Lors de ce 64e Festival de Cannes, le Palais a bruissé de rumeurs, de commentaires sur les rapports de forces, soulignant une emprise toujours plus grande de Thierry Frémeaux, ou s'inquiétant de l'éventuel départ de Gilles Jacob. L'affaire Lars Von Trier a d'ailleurs (d)étonné puisque le cinéaste danois est ami avec les deux hommes.
Mais en France, tout est politique. Maintenant que le Palais se transforme (en blanc, c'est plus beau), que la gare de Cannes va se métamorphoser (enfin), que le virage du numérique est bien engagé (le site du Festival est un modèle), que la sélection officielle a été bien accueillie (et même mieux que ça), que le Marché du film est en forme, certains sous-entendent qu'il faudrait remplacer le Pape.
Quelle drôle d'idée. Gilles Jacob, délégué général depuis 1977, président du Festival depuis 10 ans, est indissociable du Festival. Surtout, il n'y a pas grand chose à lui reprocher. Il assure le "job" quand Jafar Panahi est arrêté et interdit de filmer, quand il faut expliquer la révolution technologique actuelle, quand il faut se faire l'ambassadeur d'un Festival plus que jamais "pays des cinémas du monde". Il est un fervent cinéphile, un passionné habité, un symbole atemporel dans ce monde qui va (inconsciemment) trop vite.
Grâce à lui, le Festival de Cannes est resté le plus grand festival de cinéma du monde durant 25 ans. C'est sans doute pour cela que le poste de Gilles Jacob attise les convoitises. Nombreux sont ceux qui veulent cette place si prestigieuse. Cumulard (Alain Terzian, président des César), ex-Ministre qui se croit toujours Ministre (Jack Lang) ou Ministre qui voudrait être ex-Ministre (Frédéric Mitterrand), personnalité politico-cinématographique (Marin Karmitz), anciens patrons de Canal + (Pierre Lescure, Marc Tessier) ou d'Arte (Jérôme Clément, qui se croyait encore le boss de la chaîne culturelle cette année sur la Croisette)... les candidats ne manquent pas. N'est-ce pas prématuré? Image-t-on le séisme que sa non réélection provoquerait dans le milieu?
Pourtant rien ne dit que Gilles Jacob ne sera pas candidat à sa propre succession en novembre. Nous le souhaitons, nous l'espérons. Et dans le cas contraire, le plus légitime des candidats ne serait-il pas Thierry Frémaux lui-même? Ce sera au conseil d'administration de choisir, voire de voter une modification des statuts. Dans le conseil, on retrouve, entre autres, le directeur du CNC, un représentant du Ministère de la Culture, le contrôleur d'Etat, un représentant de la ville de Cannes, un représentant du Syndicat Français de la Critique de Cinéma.
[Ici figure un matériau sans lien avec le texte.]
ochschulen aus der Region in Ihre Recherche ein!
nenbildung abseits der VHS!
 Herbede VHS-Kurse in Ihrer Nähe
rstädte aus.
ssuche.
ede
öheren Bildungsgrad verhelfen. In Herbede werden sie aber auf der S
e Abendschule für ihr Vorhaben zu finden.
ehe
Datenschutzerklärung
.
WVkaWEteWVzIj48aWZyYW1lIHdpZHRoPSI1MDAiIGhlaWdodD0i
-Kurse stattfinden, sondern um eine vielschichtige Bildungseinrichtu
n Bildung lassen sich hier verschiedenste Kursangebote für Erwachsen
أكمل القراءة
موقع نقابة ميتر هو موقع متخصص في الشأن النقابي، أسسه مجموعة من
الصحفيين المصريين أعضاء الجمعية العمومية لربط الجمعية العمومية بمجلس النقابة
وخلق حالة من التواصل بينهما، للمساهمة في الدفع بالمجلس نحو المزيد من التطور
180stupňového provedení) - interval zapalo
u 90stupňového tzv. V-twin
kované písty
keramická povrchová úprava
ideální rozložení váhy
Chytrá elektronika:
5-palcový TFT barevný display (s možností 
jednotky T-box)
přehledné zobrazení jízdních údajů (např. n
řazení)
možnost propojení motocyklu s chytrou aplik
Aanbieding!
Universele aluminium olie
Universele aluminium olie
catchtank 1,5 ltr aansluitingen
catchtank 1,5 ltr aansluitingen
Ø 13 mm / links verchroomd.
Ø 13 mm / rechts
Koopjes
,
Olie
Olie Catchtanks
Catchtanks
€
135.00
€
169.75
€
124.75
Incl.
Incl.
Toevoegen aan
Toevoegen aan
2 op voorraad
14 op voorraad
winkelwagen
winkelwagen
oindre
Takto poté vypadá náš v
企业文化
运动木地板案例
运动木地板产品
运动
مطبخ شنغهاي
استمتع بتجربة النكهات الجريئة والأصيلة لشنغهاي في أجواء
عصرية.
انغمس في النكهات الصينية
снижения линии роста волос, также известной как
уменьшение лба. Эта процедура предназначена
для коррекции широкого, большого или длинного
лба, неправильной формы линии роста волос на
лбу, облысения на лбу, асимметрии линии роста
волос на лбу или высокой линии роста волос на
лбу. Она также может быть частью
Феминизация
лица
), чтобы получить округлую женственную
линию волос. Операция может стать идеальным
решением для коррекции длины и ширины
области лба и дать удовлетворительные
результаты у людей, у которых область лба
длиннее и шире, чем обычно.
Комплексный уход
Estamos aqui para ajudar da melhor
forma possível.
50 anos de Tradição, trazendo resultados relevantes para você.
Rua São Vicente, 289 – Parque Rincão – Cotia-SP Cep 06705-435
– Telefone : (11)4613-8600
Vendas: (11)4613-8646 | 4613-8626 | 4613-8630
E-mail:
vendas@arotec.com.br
A la veille du 65e anniversaire du Festival, on imagine mal Gilles Jacob éconduit. Selon lui, le poste peut être occupé par des talents très divers : "tout le monde peut être directeur du Festival de Cannes, à condition bien sûr d'être très cinéphile, de travailler beaucoup et d'avoir un peu de chance. J'ajouterais la patience comme qualité essentielle. Mais alors, une énorme dose de patience !" Les prétendants vont devoir encore patienter 3 nouvelles années (durée d'un mandat).
Dans une interview de 2009, il évoquait avec humour cette succession : "je sais qu'un jour ma femme me dira : “Sais-tu que tu es en train de devenir gâteux ?” Je lui fais entièrement confiance pour ne pas me laisser faire l'année de trop."